Here are some actions that may help in this case:

- Update the Firmware and driver of your LSI storage controller.

- Update the system BIOS.

- Confirm if the combination of Server, controller, drive cage, etc; is supported by the http://www.intel.com/support/oems.htm Computer Manufacturer Support.

I would like to add that the Intel® Solid-State Drive Data Center Tool also has firmware for the Intel® SSD DC 3700 series. If there is no update in the latest ISDCT, it would mean that the drive's firmware is up-to-date.
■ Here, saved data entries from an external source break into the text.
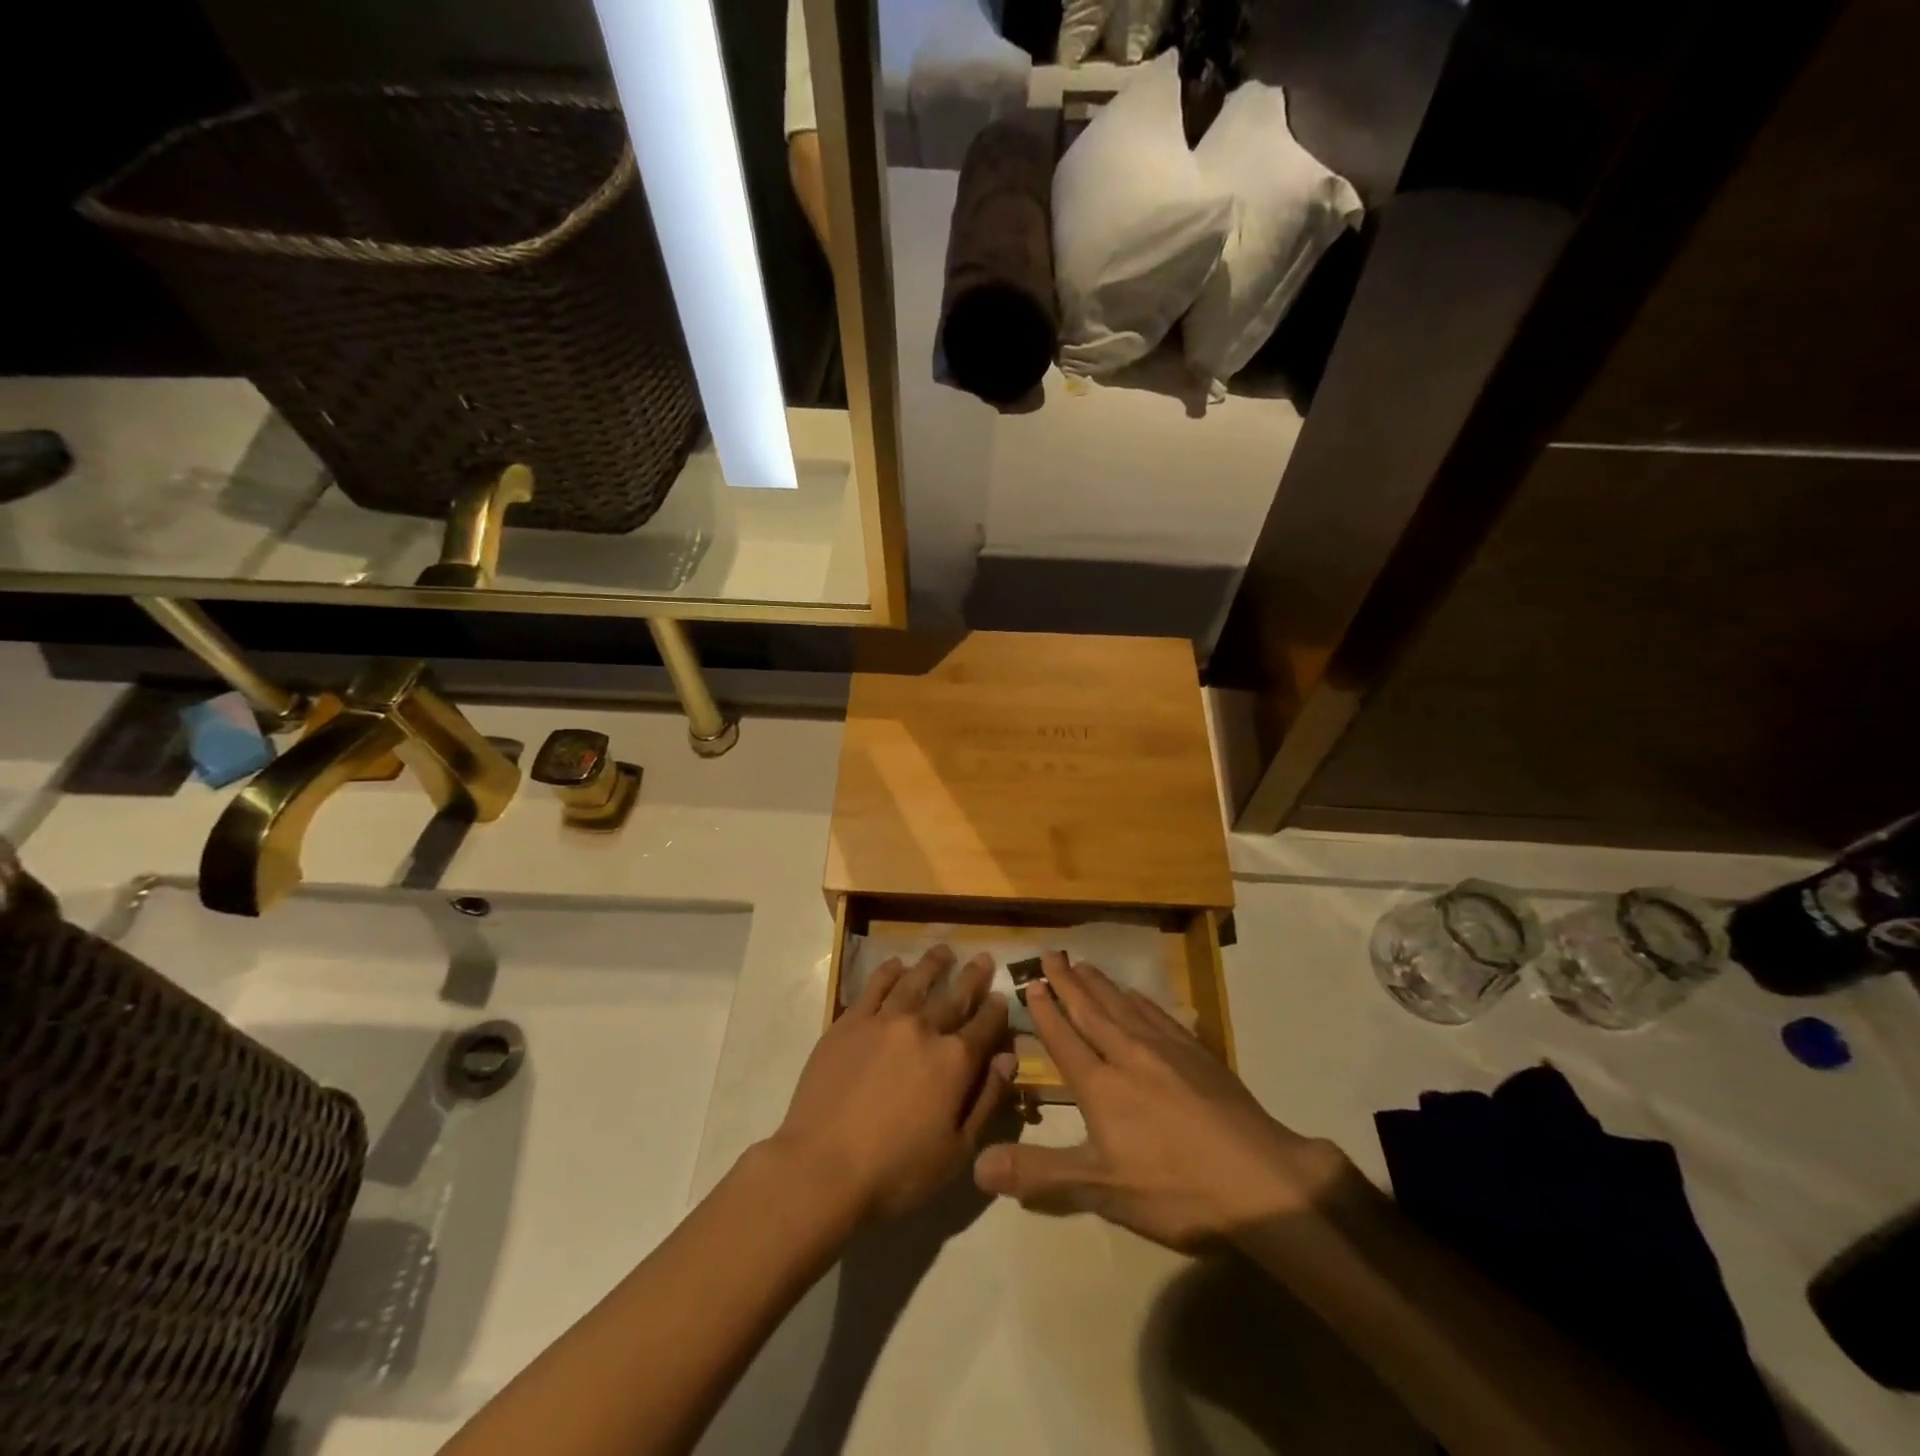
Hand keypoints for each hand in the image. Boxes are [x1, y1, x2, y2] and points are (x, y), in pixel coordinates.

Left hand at [772, 945, 1013, 1222]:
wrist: (823, 1167)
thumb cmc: (896, 1171)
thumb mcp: (957, 1151)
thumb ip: (987, 1100)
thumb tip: (1008, 1059)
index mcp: (954, 1061)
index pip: (984, 1026)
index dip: (996, 1011)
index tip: (1001, 996)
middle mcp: (923, 1029)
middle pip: (954, 996)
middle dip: (972, 977)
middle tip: (982, 958)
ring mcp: (884, 1021)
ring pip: (915, 981)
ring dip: (933, 964)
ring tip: (943, 951)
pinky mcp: (850, 1022)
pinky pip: (874, 986)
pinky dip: (889, 972)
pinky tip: (896, 965)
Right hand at [972, 954, 1350, 1250]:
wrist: (1260, 1181)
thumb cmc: (1175, 1189)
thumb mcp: (1102, 1189)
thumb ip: (1040, 1174)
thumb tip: (978, 1164)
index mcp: (1101, 1086)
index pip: (1064, 1039)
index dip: (1045, 1011)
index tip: (1031, 983)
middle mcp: (1128, 1055)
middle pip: (1091, 1011)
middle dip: (1068, 982)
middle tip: (1050, 954)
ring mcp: (1167, 1050)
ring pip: (1123, 1006)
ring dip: (1100, 984)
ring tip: (1083, 964)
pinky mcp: (1199, 1054)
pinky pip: (1159, 1015)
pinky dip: (1141, 1000)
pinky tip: (1137, 995)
For new issues, please create a different thread in the /community/tech/solidstate/content Solid State Drives communities.

ASmit32
New Contributor II

It's been a week now since I applied the firmware update, and I haven't had a re-occurrence of this issue since then. This is the longest span of time it's gone without problem so I think the firmware update has fixed it.

Thanks,

Andy

ASmit32
New Contributor II

By the way, I'd just like to re-iterate that I think it's extremely counter-productive to not clearly mention this problem in the release notes for the firmware. While you might advise anyone having problems to update their firmware, you could save a lot of people a lot of time by putting something in the release notes, as many people will otherwise not upgrade firmware just in the hope that it fixes what they see, and will end up asking you for support.